Giving birth is such a momentous occasion and your incredible body really is put through its paces! Recovering from giving birth is another thing in itself. You are coming to terms mentally and physically with a huge amount of change. Some new-mums say they feel as if they are in a bit of a surreal, dream-like world. You’ll likely be incredibly tired and your hormones might take you on a bit of a roller coaster of a journey.
Factor in a premature birth and consider that you may not have felt fully prepared mentally, physically or practically when the time to deliver your baby was upon you. Not only will you be experiencing the changes just mentioned but add to this, the possibility that you might also have to come to terms with yours or your baby’s health problems.
Babies born pre-term may have missed some developmental time in the womb and may need to spend time in the Special Care Baby Unit (SCBU), or Neonatal Intensive Care Unit (NICU). This is because your little one needs an environment that replicates the warm, sterile conditions of your body. They may need help with feeding if sucking reflexes are not strong and some babies will need help breathing. Staff will monitor other needs such as blood pressure and heart rate and this supervision can require high-tech machinery.

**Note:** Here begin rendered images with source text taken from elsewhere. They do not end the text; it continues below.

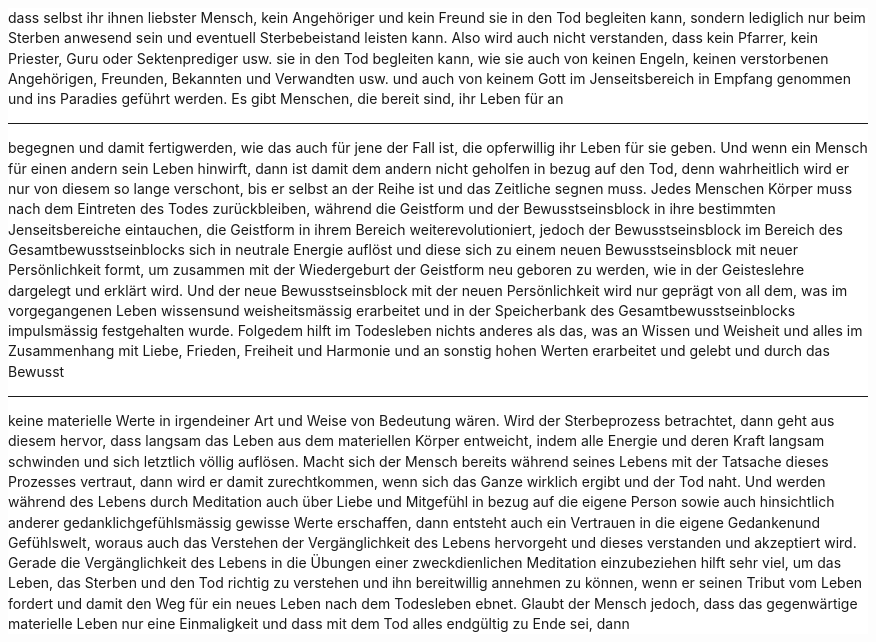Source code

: dass selbst ihr ihnen liebster Mensch, kein Angehöriger und kein Freund sie in den Tod begleiten kann,
sondern lediglich nur beim Sterben anwesend sein
und eventuell Sterbebeistand leisten kann. Also wird
auch nicht verstanden, dass kein Pfarrer, kein Priester, Guru oder Sektenprediger usw. sie in den Tod
begleiten kann, wie sie auch von keinen Engeln,
keinen verstorbenen Angehörigen, Freunden, Bekannten und Verwandten usw. und auch von keinem
Gott im Jenseitsbereich in Empfang genommen und
ins Paradies geführt werden.
Es gibt Menschen, die bereit sind, ihr Leben für an

-----

begegnen und damit fertigwerden, wie das auch für
jene der Fall ist, die opferwillig ihr Leben für sie geben. Und wenn ein Mensch für einen andern sein
Leben hinwirft, dann ist damit dem andern nicht geholfen in bezug auf den Tod, denn wahrheitlich wird
er nur von diesem so lange verschont, bis er selbst an
der Reihe ist und das Zeitliche segnen muss. Jedes
Menschen Körper muss nach dem Eintreten des Todes zurückbleiben, während die Geistform und der
Bewusstseinsblock in ihre bestimmten Jenseitsbereiche eintauchen, die Geistform in ihrem Bereich
weiterevolutioniert, jedoch der Bewusstseinsblock im
Bereich des Gesamtbewusstseinblocks sich in neutrale Energie auflöst und diese sich zu einem neuen
Bewusstseinsblock mit neuer Persönlichkeit formt,
um zusammen mit der Wiedergeburt der Geistform
neu geboren zu werden, wie in der Geisteslehre dargelegt und erklärt wird. Und der neue Bewusstseinsblock mit der neuen Persönlichkeit wird nur geprägt
von all dem, was im vorgegangenen Leben wissensund weisheitsmässig erarbeitet und in der Speicherbank des Gesamtbewusstseinblocks impulsmässig
festgehalten wurde. Folgedem hilft im Todesleben
nichts anderes als das, was an Wissen und Weisheit
und alles im Zusammenhang mit Liebe, Frieden,
Freiheit und Harmonie und an sonstig hohen Werten erarbeitet und gelebt und durch das Bewusst

-----

keine materielle Werte in irgendeiner Art und Weise von Bedeutung wären.
Wird der Sterbeprozess betrachtet, dann geht aus
diesem hervor, dass langsam das Leben aus dem
materiellen Körper entweicht, indem alle Energie und
deren Kraft langsam schwinden und sich letztlich
völlig auflösen. Macht sich der Mensch bereits während seines Lebens mit der Tatsache dieses Prozesses
vertraut, dann wird er damit zurechtkommen, wenn
sich das Ganze wirklich ergibt und der Tod naht. Und
werden während des Lebens durch Meditation auch
über Liebe und Mitgefühl in bezug auf die eigene
Person sowie auch hinsichtlich anderer gedanklichgefühlsmässig gewisse Werte erschaffen, dann entsteht auch ein Vertrauen in die eigene Gedankenund Gefühlswelt, woraus auch das Verstehen der
Vergänglichkeit des Lebens hervorgeht und dieses
verstanden und akzeptiert wird. Gerade die Vergänglichkeit des Lebens in die Übungen einer zweckdienlichen Meditation einzubeziehen hilft sehr viel, um
das Leben, das Sterben und den Tod richtig zu verstehen und ihn bereitwillig annehmen zu können,
wenn er seinen Tribut vom Leben fordert und damit
den Weg für ein neues Leben nach dem Todesleben
ebnet. Glaubt der Mensch jedoch, dass das gegenwärtige materielle Leben nur eine Einmaligkeit und
dass mit dem Tod alles endgültig zu Ende sei, dann

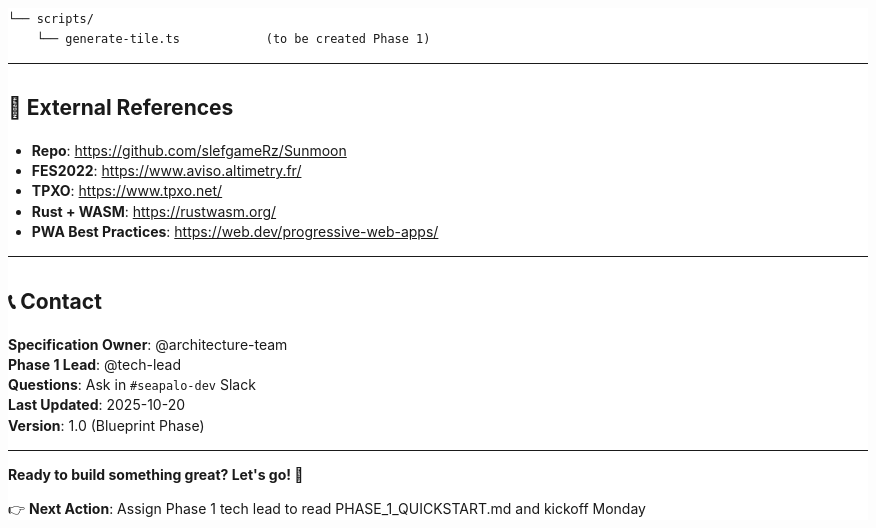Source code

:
 ```
└── scripts/
    └── generate-tile.ts            (to be created Phase 1)
```

---

## 🔗 External References

- **Repo**: https://github.com/slefgameRz/Sunmoon
- **FES2022**: https://www.aviso.altimetry.fr/
- **TPXO**: https://www.tpxo.net/
- **Rust + WASM**: https://rustwasm.org/
- **PWA Best Practices**: https://web.dev/progressive-web-apps/

---

## 📞 Contact

**Specification Owner**: @architecture-team  
**Phase 1 Lead**: @tech-lead  
**Questions**: Ask in `#seapalo-dev` Slack  
**Last Updated**: 2025-10-20  
**Version**: 1.0 (Blueprint Phase)

---

**Ready to build something great? Let's go! 🚀**

👉 **Next Action**: Assign Phase 1 tech lead to read PHASE_1_QUICKSTART.md and kickoff Monday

As such, it can be distressing for a parent to see their newborn surrounded by lots of noisy equipment and multiple wires but remember, your baby is in the best place, surrounded by a medical team intent on providing the best possible care. Staff share your goal, to get baby strong and healthy enough to go home with you.
As well as medical expertise premature babies also need your love, and staff will be happy to show you how you can become involved in their care and bond with your baby. It might not feel as easy or as natural to build that motherly bond with your baby when they are lying in an incubator. Please don’t worry, this is completely normal and take one day at a time. Emotions will be running high. After all, it takes time to get to know your baby and it can take slightly longer when you don’t immediately have that skin-to-skin contact.

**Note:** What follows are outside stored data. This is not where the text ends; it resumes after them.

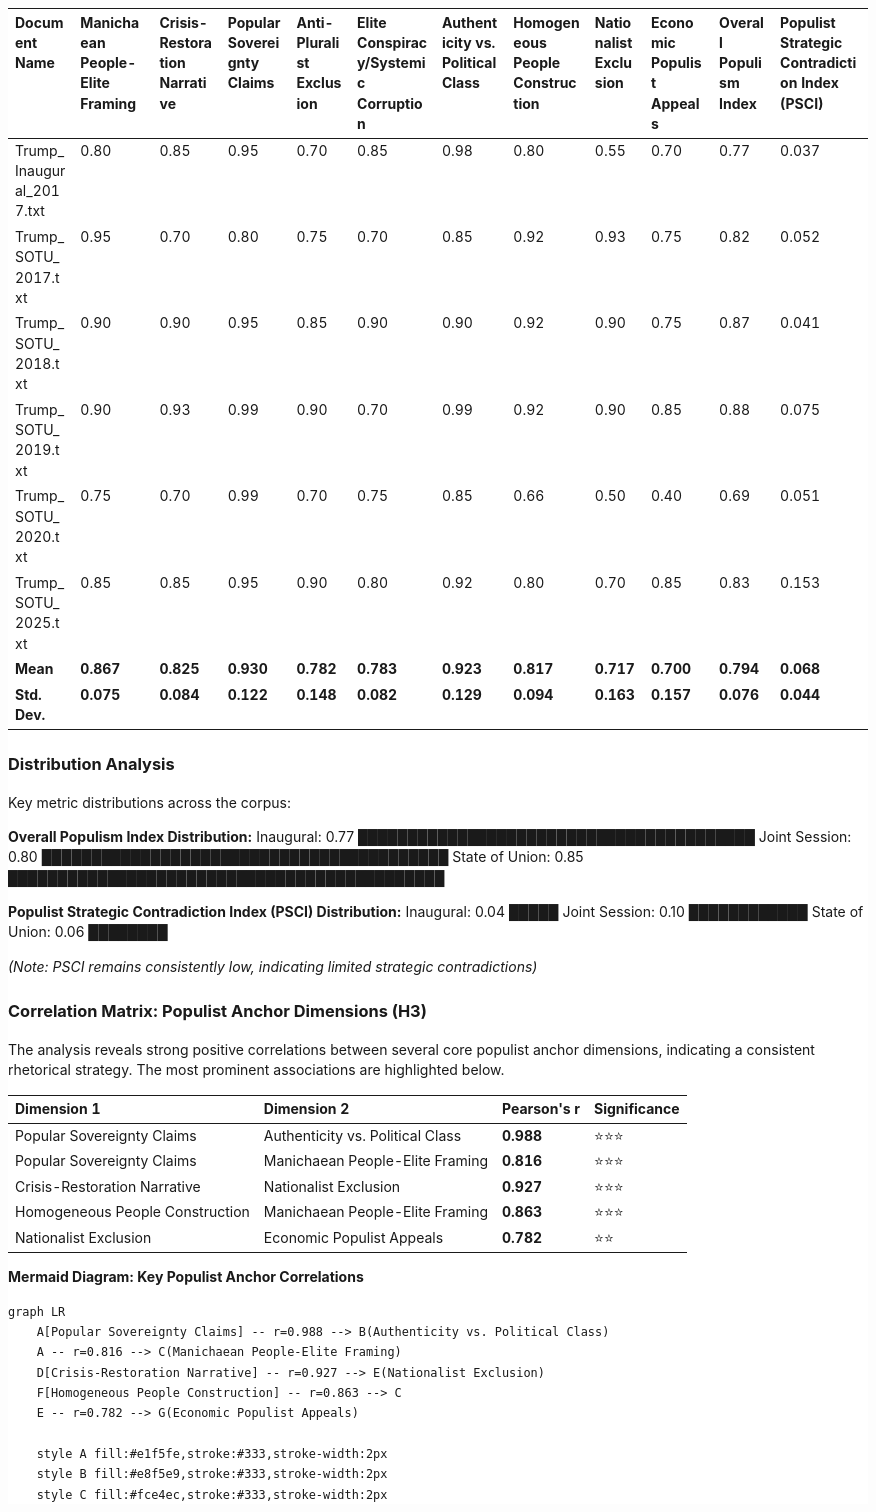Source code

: | Document Name                | Manichaean People-Elite Framing | Crisis-Restoration Narrative | Popular Sovereignty Claims | Anti-Pluralist Exclusion | Elite Conspiracy/Systemic Corruption | Authenticity vs. Political Class | Homogeneous People Construction | Nationalist Exclusion | Economic Populist Appeals | Overall Populism Index | Populist Strategic Contradiction Index (PSCI) |
| :--------------------------- | :------------------------------ | :--------------------------- | :------------------------- | :----------------------- | :----------------------------------- | :------------------------------- | :------------------------------ | :-------------------- | :------------------------ | :--------------------- | :-------------------------------------------- |
| Trump\_Inaugural\_2017.txt   | 0.80                            | 0.85                         | 0.95                       | 0.70                     | 0.85                                 | 0.98                             | 0.80                            | 0.55                  | 0.70                      | 0.77                   | 0.037                                         |
| Trump\_SOTU\_2017.txt        | 0.95                            | 0.70                         | 0.80                       | 0.75                     | 0.70                                 | 0.85                             | 0.92                            | 0.93                  | 0.75                      | 0.82                   | 0.052                                         |
| Trump\_SOTU\_2018.txt        | 0.90                            | 0.90                         | 0.95                       | 0.85                     | 0.90                                 | 0.90                             | 0.92                            | 0.90                  | 0.75                      | 0.87                   | 0.041                                         |
| Trump\_SOTU\_2019.txt        | 0.90                            | 0.93                         | 0.99                       | 0.90                     | 0.70                                 | 0.99                             | 0.92                            | 0.90                  | 0.85                      | 0.88                   | 0.075                                         |
| Trump\_SOTU\_2020.txt        | 0.75                            | 0.70                         | 0.99                       | 0.70                     | 0.75                                 | 0.85                             | 0.66                            | 0.50                  | 0.40                      | 0.69                   | 0.051                                         |
| Trump\_SOTU\_2025.txt        | 0.85                            | 0.85                         | 0.95                       | 0.90                     | 0.80                                 | 0.92                             | 0.80                            | 0.70                  | 0.85                      | 0.83                   | 0.153                                         |
| **Mean**                     | **0.867**                       | **0.825**                    | **0.930**                  | **0.782**                | **0.783**                            | **0.923**                        | **0.817**                       | **0.717**             | **0.700**                 | **0.794**              | **0.068**                                     |
| **Std. Dev.**                | **0.075**                       | **0.084**                    | **0.122**                  | **0.148**                | **0.082**                            | **0.129**                        | **0.094**                       | **0.163**             | **0.157**                 | **0.076**              | **0.044**                                     |

### Distribution Analysis

Key metric distributions across the corpus:

**Overall Populism Index Distribution:**
Inaugural: 0.77  ████████████████████████████████████████
Joint Session: 0.80 █████████████████████████████████████████
State of Union: 0.85 ████████████████████████████████████████████

**Populist Strategic Contradiction Index (PSCI) Distribution:**
Inaugural: 0.04 █████
Joint Session: 0.10 ████████████
State of Union: 0.06 ████████

*(Note: PSCI remains consistently low, indicating limited strategic contradictions)*

### Correlation Matrix: Populist Anchor Dimensions (H3)

The analysis reveals strong positive correlations between several core populist anchor dimensions, indicating a consistent rhetorical strategy. The most prominent associations are highlighted below.

| Dimension 1                         | Dimension 2                         | Pearson's r | Significance |
| :---------------------------------- | :---------------------------------- | :---------- | :----------- |
| Popular Sovereignty Claims          | Authenticity vs. Political Class    | **0.988**   | ⭐⭐⭐         |
| Popular Sovereignty Claims          | Manichaean People-Elite Framing     | **0.816**   | ⭐⭐⭐         |
| Crisis-Restoration Narrative        | Nationalist Exclusion               | **0.927**   | ⭐⭐⭐         |
| Homogeneous People Construction     | Manichaean People-Elite Framing     | **0.863**   | ⭐⭐⭐         |
| Nationalist Exclusion               | Economic Populist Appeals           | **0.782**   | ⭐⭐          |

**Mermaid Diagram: Key Populist Anchor Correlations**
```mermaid
graph LR
    A[Popular Sovereignty Claims] -- r=0.988 --> B(Authenticity vs. Political Class)
    A -- r=0.816 --> C(Manichaean People-Elite Framing)
    D[Crisis-Restoration Narrative] -- r=0.927 --> E(Nationalist Exclusion)
    F[Homogeneous People Construction] -- r=0.863 --> C
    E -- r=0.782 --> G(Economic Populist Appeals)

    style A fill:#e1f5fe,stroke:#333,stroke-width:2px
    style B fill:#e8f5e9,stroke:#333,stroke-width:2px
    style C fill:#fce4ec,stroke:#333,stroke-width:2px
```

To help, many neonatal units in the UK will provide you with a DVD called Small Wonders which you can watch with your health care professional or alone. You can watch the films online or in the free Baby Buddy app.
37 weeks is considered full term for twins but many are born before this. Although lack of space in the womb may be a contributing factor the placenta(s) struggling to keep up with demand can also be an issue. In singleton and multiple pregnancies cervical, vaginal or urine infections can also play a part. The charity TAMBA (Twins and Multiple Births Association) has a huge range of information, advice and support for families with, or preparing for, multiples.
If you have a higher risk pregnancy and are aware your baby or babies may need a little extra care when born, you might like to visit the Special Care Baby Unit before they arrive. Familiarising yourself with the environment can remove some of your fear.
Speak with staff who, though busy, will be on hand to reassure you.